Just my .02, but I am conflicted between:

  1. Simply not doing anything -- the diagnostic users get when they violate the requirement currently is probably not that bad? I did see this breakage a bit in our internal code base as well, but it was easy to fix and there were not many instances.
  2. Adding the attribute that was suggested and using it in libc++. On compilers that don't support the attribute, we'd simply be less pedantic.

The one thing I'd rather not do is static_assert(__is_complete<_Tp>::value) in all the std::vector member functions, IMO that adds complexity and reduces readability for a really marginal gain.

Just my .02, but I am conflicted between:

  1. Simply not doing anything -- the diagnostic users get when they violate the requirement currently is probably not that bad? I did see this breakage a bit in our internal code base as well, but it was easy to fix and there were not many instances.

I think the issue this is solving is that we are not diagnosing the library requirement properly because we would miss cases where the incomplete type wasn't actually used by the member function (aka, it wasn't caught by any constant expression evaluation requirements in the compiler).

  1. Adding the attribute that was suggested and using it in libc++. On compilers that don't support the attribute, we'd simply be less pedantic.

The one thing I'd rather not do is static_assert(__is_complete<_Tp>::value) in all the std::vector member functions, IMO that adds complexity and reduces readability for a really marginal gain.

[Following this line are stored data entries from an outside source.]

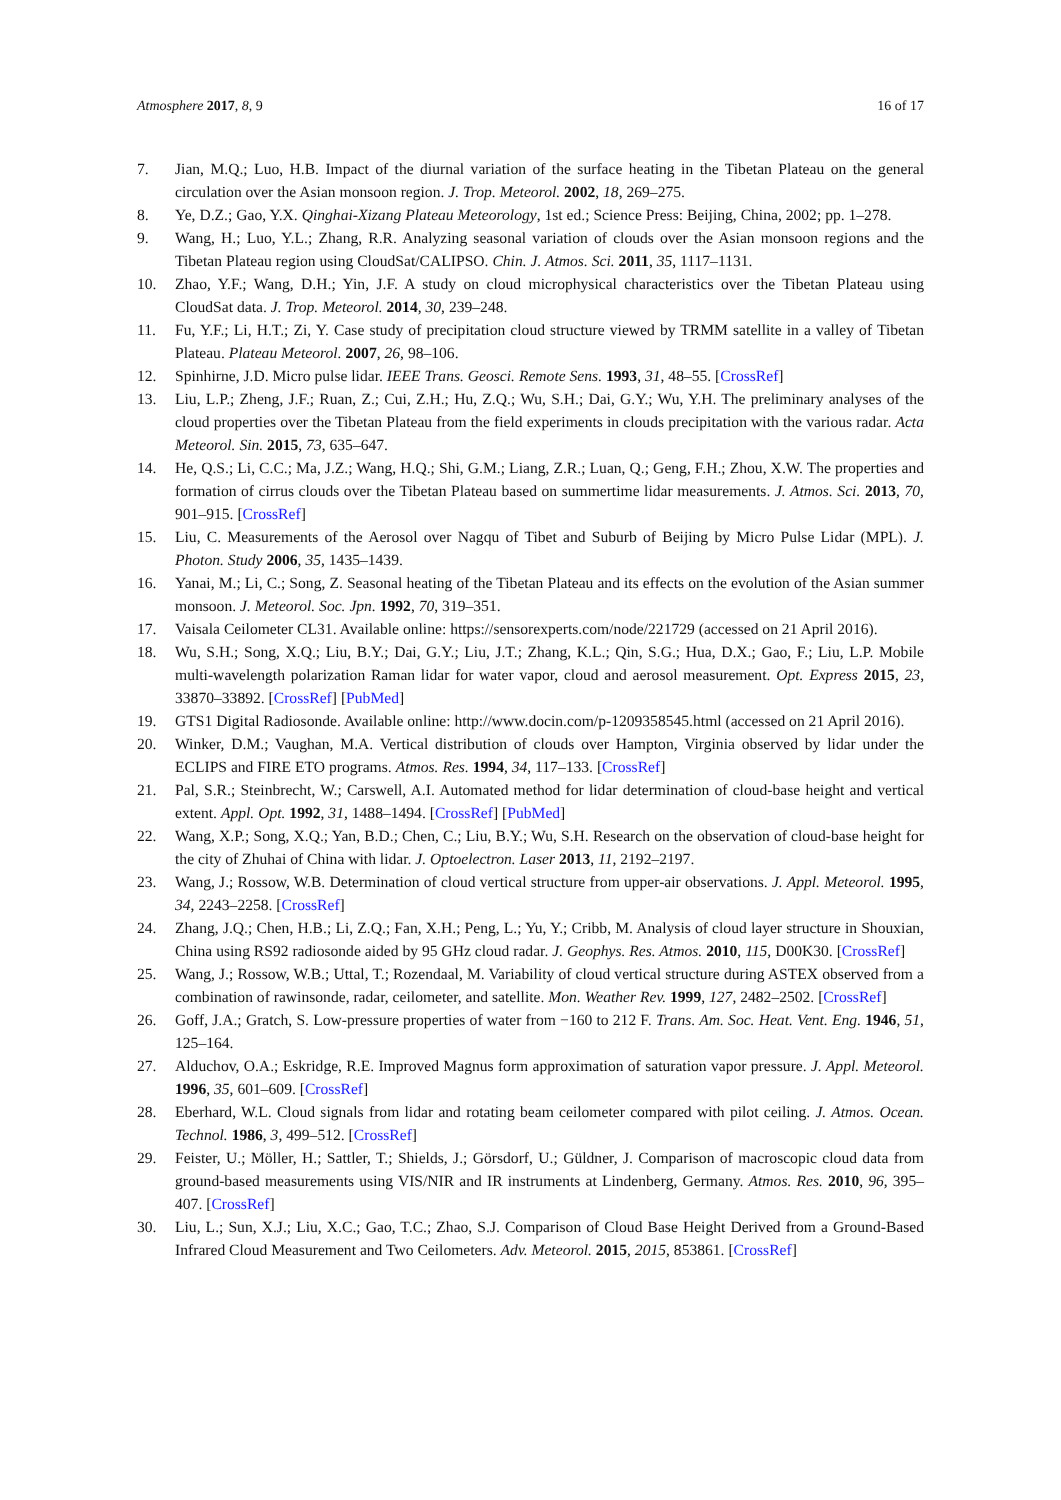Atmosphere 2017, 8, 9 16 of 17
7. Jian, M.Q.; Luo, H.B. Impact of the diurnal variation of the surface heating in the Tibetan Plateau on the general circulation over the Asian monsoon region. J. Trop. Meteorol. 2002, 18, 269–275.
8. Ye, D.Z.; Gao, Y.X. Qinghai-Xizang Plateau Meteorology, 1st ed.; Science Press: Beijing, China, 2002; pp. 1–278.
9. Wang, H.; Luo, Y.L.; Zhang, R.R. Analyzing seasonal variation of clouds over the Asian monsoon regions and the Tibetan Plateau region using CloudSat/CALIPSO. Chin. J. Atmos. Sci. 2011, 35, 1117–1131.
10. Zhao, Y.F.; Wang, D.H.; Yin, J.F. A study on cloud microphysical characteristics over the Tibetan Plateau using CloudSat data. J. Trop. Meteorol. 2014, 30, 239–248.
11. Fu, Y.F.; Li, H.T.; Zi, Y. Case study of precipitation cloud structure viewed by TRMM satellite in a valley of Tibetan Plateau. Plateau Meteorol. 2007, 26, 98–106.
12. Spinhirne, J.D. Micro pulse lidar. IEEE Trans. Geosci. Remote Sens. 1993, 31, 48–55. [CrossRef]
13. Liu, L.P.; Zheng, J.F.; Ruan, Z.; Cui, Z.H.; Hu, Z.Q.; Wu, S.H.; Dai, G.Y.; Wu, Y.H. The preliminary analyses of the cloud properties over the Tibetan Plateau from the field experiments in clouds precipitation with the various radar. Acta Meteorol. Sin. 2015, 73, 635–647.
14. He, Q.S.; Li, C.C.; Ma, J.Z.; Wang, H.Q.; Shi, G.M.; Liang, Z.R.; Luan, Q.; Geng, F.H.; Zhou, X.W. The properties and formation of cirrus clouds over the Tibetan Plateau based on summertime lidar measurements. J. Atmos. Sci. 2013, 70, 901–915. [CrossRef]
15. Liu, C. Measurements of the Aerosol over Nagqu of Tibet and Suburb of Beijing by Micro Pulse Lidar (MPL). J. Photon. Study 2006, 35, 1435–1439.
16. Yanai, M.; Li, C.; Song, Z. Seasonal heating of the Tibetan Plateau and its effects on the evolution of the Asian summer monsoon. J. Meteorol. Soc. Jpn. 1992, 70, 319–351.
17. Vaisala Ceilometer CL31. Available online: https://sensorexperts.com/node/221729 (accessed on 21 April 2016).
18. Wu, S.H.; Song, X.Q.; Liu, B.Y.; Dai, G.Y.; Liu, J.T.; Zhang, K.L.; Qin, S.G.; Hua, D.X.; Gao, F.; Liu, L.P. Mobile multi-wavelength polarization Raman lidar for water vapor, cloud and aerosol measurement. Opt. Express 2015, 23, 33870–33892. [CrossRef] [PubMed]
19. GTS1 Digital Radiosonde. Available online: http://www.docin.com/p-1209358545.html (accessed on 21 April 2016).
20. Winker, D.M.; Vaughan, M.A. Vertical distribution of clouds over Hampton, Virginia observed by lidar under the ECLIPS and FIRE ETO programs. Atmos. Res. 1994, 34, 117–133. [CrossRef]
21. Pal, S.R.; Steinbrecht, W.; Carswell, A.I. Automated method for lidar determination of cloud-base height and vertical extent. Appl. Opt. 1992, 31, 1488–1494. [CrossRef] [PubMed]
22. Wang, X.P.; Song, X.Q.; Yan, B.D.; Chen, C.; Liu, B.Y.; Wu, S.H. Research on the observation of cloud-base height for the city of Zhuhai of China with lidar. J. Optoelectron. Laser 2013, 11, 2192–2197.
23. Wang, J.; Rossow, W.B. Determination of cloud vertical structure from upper-air observations. J. Appl. Meteorol. 1995, 34, 2243–2258. [CrossRef]
24. Zhang, J.Q.; Chen, H.B.; Li, Z.Q.; Fan, X.H.; Peng, L.; Yu, Y.; Cribb, M. Analysis of cloud layer structure in Shouxian, China using RS92 radiosonde aided by 95 GHz cloud radar. J. Geophys. Res. Atmos. 2010, 115, D00K30. [CrossRef]
25. Wang, J.; Rossow, W.B.; Uttal, T.; Rozendaal, M. Variability of cloud vertical structure during ASTEX observed from a combination of rawinsonde, radar, ceilometer, and satellite. Mon. Weather Rev. 1999, 127, 2482–2502. [CrossRef]
26. Goff, J.A.; Gratch, S. Low-pressure properties of water from −160 to 212 F. Trans. Am. Soc. Heat. Vent. Eng. 1946, 51, 125–164.
27. Alduchov, O.A.; Eskridge, R.E. Improved Magnus form approximation of saturation vapor pressure. J. Appl. Meteorol. 1996, 35, 601–609. [CrossRef]
28. Eberhard, W.L. Cloud signals from lidar and rotating beam ceilometer compared with pilot ceiling. J. Atmos. Ocean. Technol. 1986, 3, 499–512. [CrossRef]
29. Feister, U.; Möller, H.; Sattler, T.; Shields, J.; Görsdorf, U.; Güldner, J. Comparison of macroscopic cloud data from ground-based measurements using VIS/NIR and IR instruments at Lindenberg, Germany. Atmos. Res. 2010, 96, 395–407. [CrossRef]
30. Liu, L.; Sun, X.J.; Liu, X.C.; Gao, T.C.; Zhao, S.J. Comparison of Cloud Base Height Derived from a Ground-Based Infrared Cloud Measurement and Two Ceilometers. Adv. Meteorol. 2015, 2015, 853861. [CrossRef]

Because this is a libc++ requirement, I will defer to what you think is best here. The only danger I see of not diagnosing this is that users may potentially run into a portability issue to another STL, which might make sense as a clang-tidy warning, but seems like it'd be pretty low-value as I suspect most STL implementations rely on the compiler to issue a diagnostic for the incomplete type when it matters and so all the implementations are likely to behave roughly the same in terms of behavior. So I'm leaning towards the "do nothing" option.

I'm not certain an attribute makes a whole lot of sense given that the requirement is pretty specific to the STL.